YOUR INSTRUCTIONS:
Copy precisely the first line of the material below and every later line, stopping with the line that contains "an IHC histopathology".

------ DATA FOR PROCESSING

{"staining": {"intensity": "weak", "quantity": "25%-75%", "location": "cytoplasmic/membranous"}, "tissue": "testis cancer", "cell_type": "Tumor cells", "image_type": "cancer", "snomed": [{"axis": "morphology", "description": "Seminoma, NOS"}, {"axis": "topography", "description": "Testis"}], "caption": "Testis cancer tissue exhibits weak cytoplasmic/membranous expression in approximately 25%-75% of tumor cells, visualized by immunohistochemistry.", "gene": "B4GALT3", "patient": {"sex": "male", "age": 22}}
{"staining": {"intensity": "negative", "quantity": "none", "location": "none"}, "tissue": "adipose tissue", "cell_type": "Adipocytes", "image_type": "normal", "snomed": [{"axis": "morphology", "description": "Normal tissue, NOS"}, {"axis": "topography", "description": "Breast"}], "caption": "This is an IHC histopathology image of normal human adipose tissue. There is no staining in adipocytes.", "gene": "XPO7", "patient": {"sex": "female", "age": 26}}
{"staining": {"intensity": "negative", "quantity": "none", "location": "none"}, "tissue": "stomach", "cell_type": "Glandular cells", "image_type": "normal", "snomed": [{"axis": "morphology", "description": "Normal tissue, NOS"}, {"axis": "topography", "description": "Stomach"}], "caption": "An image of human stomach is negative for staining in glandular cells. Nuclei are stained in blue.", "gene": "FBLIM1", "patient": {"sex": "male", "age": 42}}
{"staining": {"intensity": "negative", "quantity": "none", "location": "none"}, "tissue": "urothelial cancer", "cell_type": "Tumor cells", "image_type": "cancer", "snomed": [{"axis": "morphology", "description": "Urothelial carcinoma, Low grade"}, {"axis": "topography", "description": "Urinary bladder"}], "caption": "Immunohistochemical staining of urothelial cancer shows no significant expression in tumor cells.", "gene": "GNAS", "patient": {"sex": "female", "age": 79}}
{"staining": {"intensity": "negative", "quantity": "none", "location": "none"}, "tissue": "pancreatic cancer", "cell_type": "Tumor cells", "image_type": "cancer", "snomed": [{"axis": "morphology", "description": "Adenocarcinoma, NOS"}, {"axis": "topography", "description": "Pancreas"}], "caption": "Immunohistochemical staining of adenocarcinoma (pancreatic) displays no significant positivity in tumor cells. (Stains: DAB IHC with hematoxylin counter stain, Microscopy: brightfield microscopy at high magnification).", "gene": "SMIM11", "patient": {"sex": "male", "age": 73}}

------------

EXERCISE RESPONSE:
{"staining": {"intensity": "weak", "quantity": "25%-75%", "location": "cytoplasmic/membranous"}, "tissue": "testis cancer", "cell_type": "Tumor cells", "image_type": "cancer", "snomed": [{"axis": "morphology", "description": "Seminoma, NOS"}, {"axis": "topography", "description": "Testis"}], "caption": "Testis cancer tissue exhibits weak cytoplasmic/membranous expression in approximately 25%-75% of tumor cells, visualized by immunohistochemistry.", "gene": "B4GALT3", "patient": {"sex": "male", "age": 22}}
{"staining": {"intensity": "negative", "quantity": "none", "location": "none"}, "tissue": "adipose tissue", "cell_type": "Adipocytes", "image_type": "normal", "snomed": [{"axis": "morphology", "description": "Normal tissue, NOS"}, {"axis": "topography", "description": "Breast"}], "caption": "This is an IHC histopathology image of normal human adipose tissue. There is no staining in adipocytes.", "gene": "XPO7", "patient": {"sex": "female", "age": 26}}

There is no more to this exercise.